A higher-dimensional, real-world dataset

Until now, you've only explored datasets with two features to make it easy to visualize the decision boundary. Remember that you can use Support Vector Machines on a wide range of classification datasets, with more than two features. While you will no longer be able to visually represent decision boundaries (at least not if you have more than three feature spaces), you'll still be able to make predictions.

To do this, you'll use the salaries dataset again (in 'salaries_final.csv').

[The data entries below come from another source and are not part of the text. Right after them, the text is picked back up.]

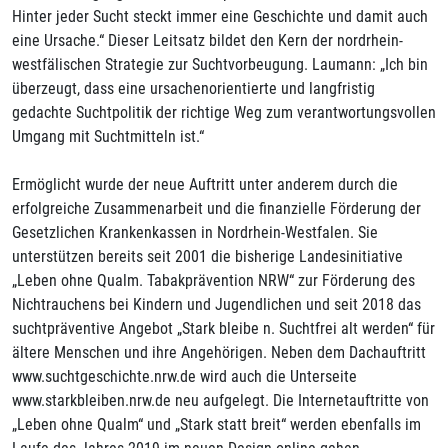
Hinter jeder Sucht steckt immer eine Geschichte und damit auch
eine Ursache.“ Dieser Leitsatz bildet den Kern der nordrhein-
westfälischen Strategie zur Suchtvorbeugung. Laumann: „Ich bin
überzeugt, dass eine ursachenorientierte und langfristig
gedachte Suchtpolitik der richtige Weg zum verantwortungsvollen
Umgang mit Suchtmitteln ist.“
Ermöglicht wurde der neue Auftritt unter anderem durch die
erfolgreiche Zusammenarbeit und die finanzielle Förderung der
Gesetzlichen Krankenkassen in Nordrhein-Westfalen. Sie
unterstützen bereits seit 2001 die bisherige Landesinitiative
„Leben ohne Qualm. Tabakprävention NRW“ zur Förderung des
Nichtrauchens bei Kindern und Jugendlichen und seit 2018 das
suchtpräventive Angebot „Stark bleibe n. Suchtfrei alt werden“ für
ältere Menschen und ihre Angehörigen. Neben dem Dachauftritt
www.suchtgeschichte.nrw.de wird auch die Unterseite
www.starkbleiben.nrw.de neu aufgelegt. Die Internetauftritte von
„Leben ohne Qualm“ und „Stark statt breit“ werden ebenfalls im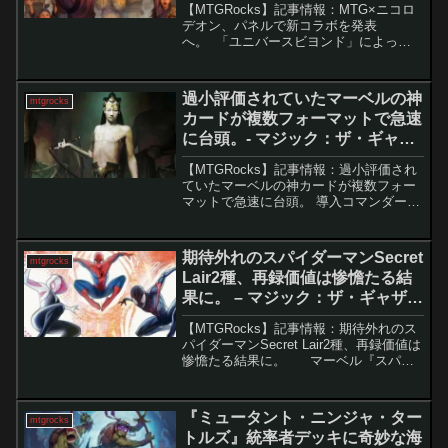
【MTGRocks】記事情報：MTG×ニコロ
デオン、パネルで新コラボを発表
へ。 「ユニバースビヨンド」によっ
て、マジック：ザ・ギャザリング
（MTG）はフォートナイトからスポン
ジ・ボブ、さらにはプレイ・ドーまで、
過小評価されていたマーベルの神
mtgrocks
数々の異色コラボを展開してき...
カードが複数フォーマットで急速
に台頭。- マジック：ザ・ギャザ
リング
【MTGRocks】記事情報：過小評価され
ていたマーベルの神カードが複数フォー
マットで急速に台頭。 導入コマンダーは
長期戦になりやすく、継続的にアドバン
テージを稼ぐコントロール戦略が強力と
なる環境だ。その中でも「黄金牙、タシ
期待外れのスパイダーマンSecret
mtgrocks
グル」は自己完結...
Lair2種、再録価値は惨憺たる結
果に。 – マジック：ザ・ギャザリ
ング
【MTGRocks】記事情報：期待外れのス
パイダーマンSecret Lair2種、再録価値は
惨憺たる結果に。 マーベル『スパイ
ダーマン』のSuperdropとして、新たに4
種類のSecret Lairが公開されました。し
かし今回の...
『ミュータント・ニンジャ・ター
mtgrocks
トルズ』統率者デッキに奇妙な海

This dataset has six predictors:

  • Age: continuous

  • Education: Categorical - Bachelors, Some-college, 11th, HS-grad, Prof-school, Assoc-acdm, Assoc-voc, 9th, 7th-8th, 12th, Masters, 1st-4th, 10th, Doctorate, 5th-6th, Preschool

  • Occupation: Categorical - Tech-support, Craft-repair, Other-service, Sales, Exec-managerial, Prof-specialty, Handlers-cleaners, Machine-op-inspct, Adm-clerical, Farming-fishing, Transport-moving, Priv-house-serv, Protective-serv, Armed-Forces

  • Relationship: Categorical - Wife, Own-child, Husband, Not-in-family, Other-relative, Unmarried

  • Race: Categorical - White, Asian-Pac-Islander, Amer-Indian-Eskimo, Other, Black

  • Sex: Categorical - Female, Male

Simply run the code below to import and preview the dataset.

import statsmodels as sm
from sklearn.preprocessing import StandardScaler
from sklearn.linear_model import LogisticRegression
import pandas as pd
salaries = pd.read_csv('salaries_final.csv', index_col=0)
salaries.head()

The following cell creates dummy variables for all categorical columns and splits the data into target and predictor variables.

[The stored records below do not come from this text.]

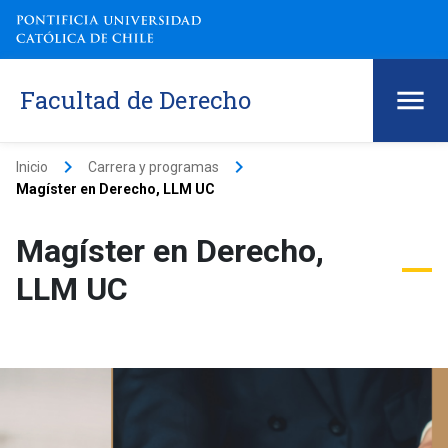
Facultad de Derecho
keyboard_arrow_right
keyboard_arrow_right
Inicio
Carrera y programas
Magíster en Derecho, LLM UC
Magíster en Derecho,
LLM UC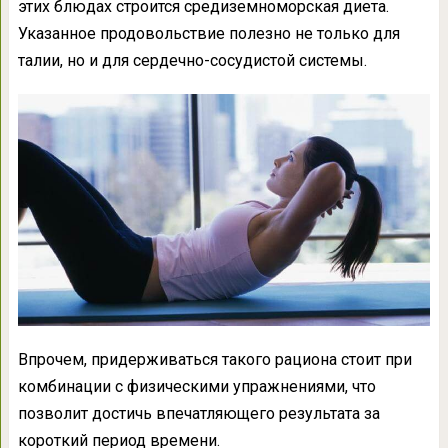
этих блюдах строится средиземноморская диета.
Указанное продовольствие полезно не только для
талии, но и для сердечно-сосудистой системы.
​Впрочем, придерживаться такого рациона стоит при
комбинации с физическими упражнениями, что
позволит достичь впечатляющего результата за
короткий период времени.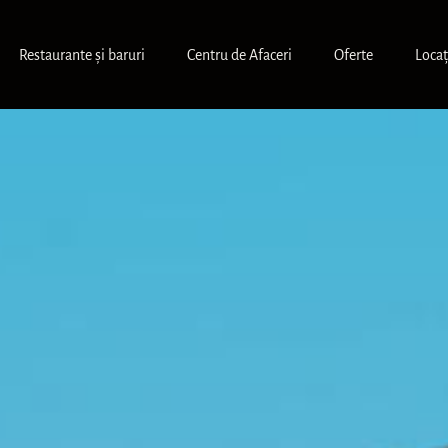
Restaurante și baruri
Centru de Afaceri
Oferte
Locaț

# Create dummy variables and 
# Split data into target and predictor variables
target = pd.get_dummies(salaries['Target'], drop_first=True)
xcols = salaries.columns[:-1]
data = pd.get_dummies(salaries[xcols], drop_first=True)

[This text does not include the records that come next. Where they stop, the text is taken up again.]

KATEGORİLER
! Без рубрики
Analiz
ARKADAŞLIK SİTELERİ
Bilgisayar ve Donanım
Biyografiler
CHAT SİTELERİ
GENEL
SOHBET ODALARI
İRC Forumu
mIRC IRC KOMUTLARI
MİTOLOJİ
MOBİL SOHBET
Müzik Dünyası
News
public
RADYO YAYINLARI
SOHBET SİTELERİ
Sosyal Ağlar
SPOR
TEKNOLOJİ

Now build a simple linear SVM using this data. Note that using SVC, some slack is automatically allowed, so the data doesn't have to perfectly linearly separable.

  • Create a train-test split of 75-25. Set the random_state to 123
  • Standardize the data
  • Fit an SVM model, making sure that you set "probability = True"
  • After you run the model, calculate the classification accuracy score on both the test set
# Split the data into a train and test set
X_train, X_test, y_train, y_test = None
# Standardize the data

Warning: It takes quite a while to build the model! The score is slightly better than the best result obtained using decision trees, but at the cost of computational resources. Changing kernels can make computation times even longer.

# Fit SVM model  
# ⏰ This cell may take several minutes to run
# Calculate the classification accuracy score

Summary

Great, you've got plenty of practice with Support Vector Machines! In this lab, you explored kernels and applying SVMs to real-life data!